In Excel, you can customize chart colors in the Design tab under "Change Colors", or manually set individual colors in the Format pane. Don‘t hesitate to diverge from Excel‘s default color schemes to craft a compelling, on-brand palette.

6. Leverage white space

In graphic design, white or negative space serves to break up content, create visual balance, and direct focus. Excel charts are no exception. Leaving strategic white space around your chart elements and data points can make them "pop" and improve readability.

Some easy ways to create white space in a chart:

  • Increase the plot area size
  • Add a border or "padding" between the chart area and the edges of the object
  • Adjust the gap width between columns or bars
  • Stagger labels on the x- or y-axis to give them breathing room

Here‘s a before-and-after showing how adding whitespace makes a chart cleaner and easier to analyze:

Crowded Excel chart vs. chart with more white space

7. Highlight key data points

Calling out specific data points in a chart is an effective way to emphasize key messages or trends you want the audience to know. Excel offers several options for accentuating parts of a chart, such as:

  • Data labels
  • Emphasis colors and gradients
  • Trendlines
  • Error bars
  • Annotations and callouts

Used sparingly, these features can help explain the "why" behind the data and make the underlying story crystal clear. Combine them with the other design principles we‘ve covered and you‘ll be on your way to some seriously impactful Excel charts.

8. Make charts interactive with slicers

Slicers are a powerful feature that allow users to dynamically filter the data shown in an Excel chart or graph. They provide an intuitive, visual way to view different segments or "slices" of the data with a click rather than having to create separate charts.

To add a slicer to an existing chart:

  1. Click anywhere in the chart
  2. Go to the Design tab
  3. Click "Insert Slicer"
  4. Choose the data field(s) you want to filter by
  5. Customize the look and feel of your slicer to match the chart design

Curious to see slicers in action? Check out this interactive Excel chart from Microsoft to get a feel for how they work.

9. Tell a story in dashboard form

Individual charts are helpful for displaying different pieces of data—but when you combine a series of related graphs and visualizations in a single view or dashboard, you can really start to tell a powerful story.

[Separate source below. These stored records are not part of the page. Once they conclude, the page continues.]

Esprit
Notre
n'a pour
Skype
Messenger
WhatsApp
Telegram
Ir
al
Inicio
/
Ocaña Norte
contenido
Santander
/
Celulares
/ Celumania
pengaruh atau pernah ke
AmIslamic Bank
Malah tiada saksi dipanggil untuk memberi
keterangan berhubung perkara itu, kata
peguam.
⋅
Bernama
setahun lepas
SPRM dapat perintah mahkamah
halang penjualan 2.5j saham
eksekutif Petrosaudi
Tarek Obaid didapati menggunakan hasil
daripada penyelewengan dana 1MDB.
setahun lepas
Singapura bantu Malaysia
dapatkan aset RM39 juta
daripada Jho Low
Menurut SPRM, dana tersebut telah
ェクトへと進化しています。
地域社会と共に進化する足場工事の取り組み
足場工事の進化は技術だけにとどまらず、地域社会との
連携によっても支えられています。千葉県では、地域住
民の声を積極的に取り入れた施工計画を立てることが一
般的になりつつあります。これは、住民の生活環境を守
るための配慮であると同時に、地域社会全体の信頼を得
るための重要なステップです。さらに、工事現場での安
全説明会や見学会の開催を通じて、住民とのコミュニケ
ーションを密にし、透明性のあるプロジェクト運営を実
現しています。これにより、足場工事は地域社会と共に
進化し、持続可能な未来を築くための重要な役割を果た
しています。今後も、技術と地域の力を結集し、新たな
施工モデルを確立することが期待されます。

Think through which metrics and visuals will paint a complete picture and enable data-driven decision making, then arrange them in a logical layout. Add descriptive labels, brief insights, and visual hierarchy to tie everything together and make the dashboard scannable.

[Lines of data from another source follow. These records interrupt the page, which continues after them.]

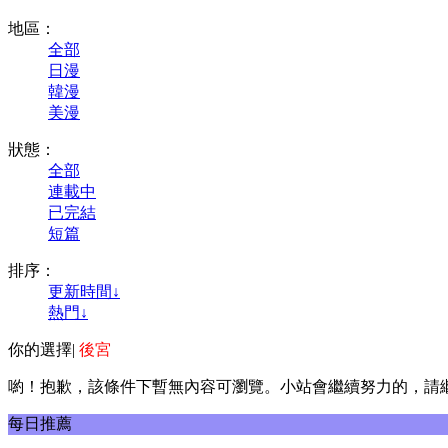
地區：
全部
日漫
韓漫
美漫
狀態：
全部
連載中
已完結
短篇
排序：
更新時間↓
熱門↓
你的選擇
|
後宮
喲！抱歉，該條件下暫無內容可瀏覽。小站會繼續努力的，請
每日推薦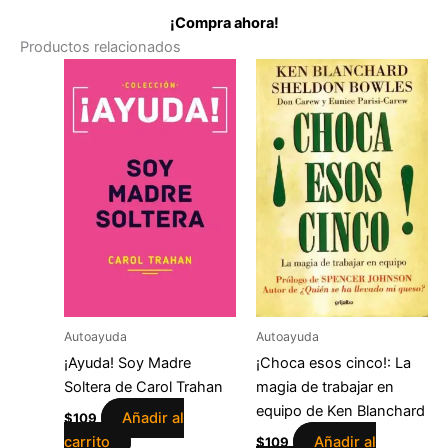
¡Compra ahora!
Productos relacionados
Autoayuda
Autoayuda
¡Ayuda! Soy Madre
¡Choca esos cinco!: La
Soltera de Carol Trahan
magia de trabajar en
equipo de Ken Blanchard
Añadir al
$
109
carrito
Añadir al
$
109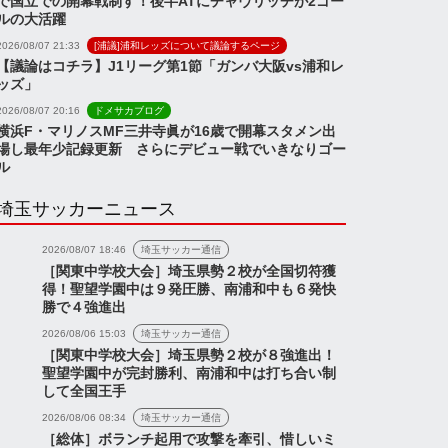
で国立での開幕戦制す！後半ATにチャヴリッチが2ゴー
ルの大活躍
2026/08/07 21:33
[浦議]浦和レッズについて議論するページ
【議論はコチラ】J1リーグ第1節「ガンバ大阪vs浦和レ
ッズ」
2026/08/07 20:16
ドメサカブログ
横浜F・マリノスMF三井寺眞が16歳で開幕スタメン出
場し最年少記録更新 さらにデビュー戦でいきなりゴー
ル
埼玉サッカーニュース
2026/08/07 18:46
埼玉サッカー通信
［関東中学校大会］埼玉県勢２校が全国切符獲
得！聖望学園中は９発圧勝、南浦和中も６発快
勝で４強進出
2026/08/06 15:03
埼玉サッカー通信
［関東中学校大会］埼玉県勢２校が８強進出！
聖望学園中が完封勝利、南浦和中は打ち合い制
して全国王手
2026/08/06 08:34
埼玉サッカー通信
［総体］ボランチ起用で攻撃を牽引、惜しいミ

Here‘s an example of what an excel dashboard might look like for a SaaS company measuring the key metrics for their business:

Excel dashboard showing SaaS metrics

Source: Mitch Morando via Mekko Graphics

10. Use templates for a head start

While there‘s certainly an art and science to making great-looking Excel charts, you don‘t have to start from scratch. There are tons of free and low-cost Excel templates out there that can give you a jumping off point for professional data visualizations.

A few of my favorite resources for Excel chart and dashboard templates:

Many of these templates are fully customizable, so you can adapt the colors, fonts, layout, and chart types to your specific needs. They‘re a real time-saver if you‘re looking to churn out high-quality visualizations quickly.

Start charting your data

I hope this post has given you some practical tips and inspiration for making your Excel charts and graphs more informative and visually appealing. Effective data visualization is really a superpower in today‘s business world—so bookmark this guide and refer to it the next time you need to create charts that will wow your colleagues or clients.

From telling a clear story and choosing the right visuals to applying design best practices and interactive features, you now have the formula for driving impact with data in Excel. Happy charting!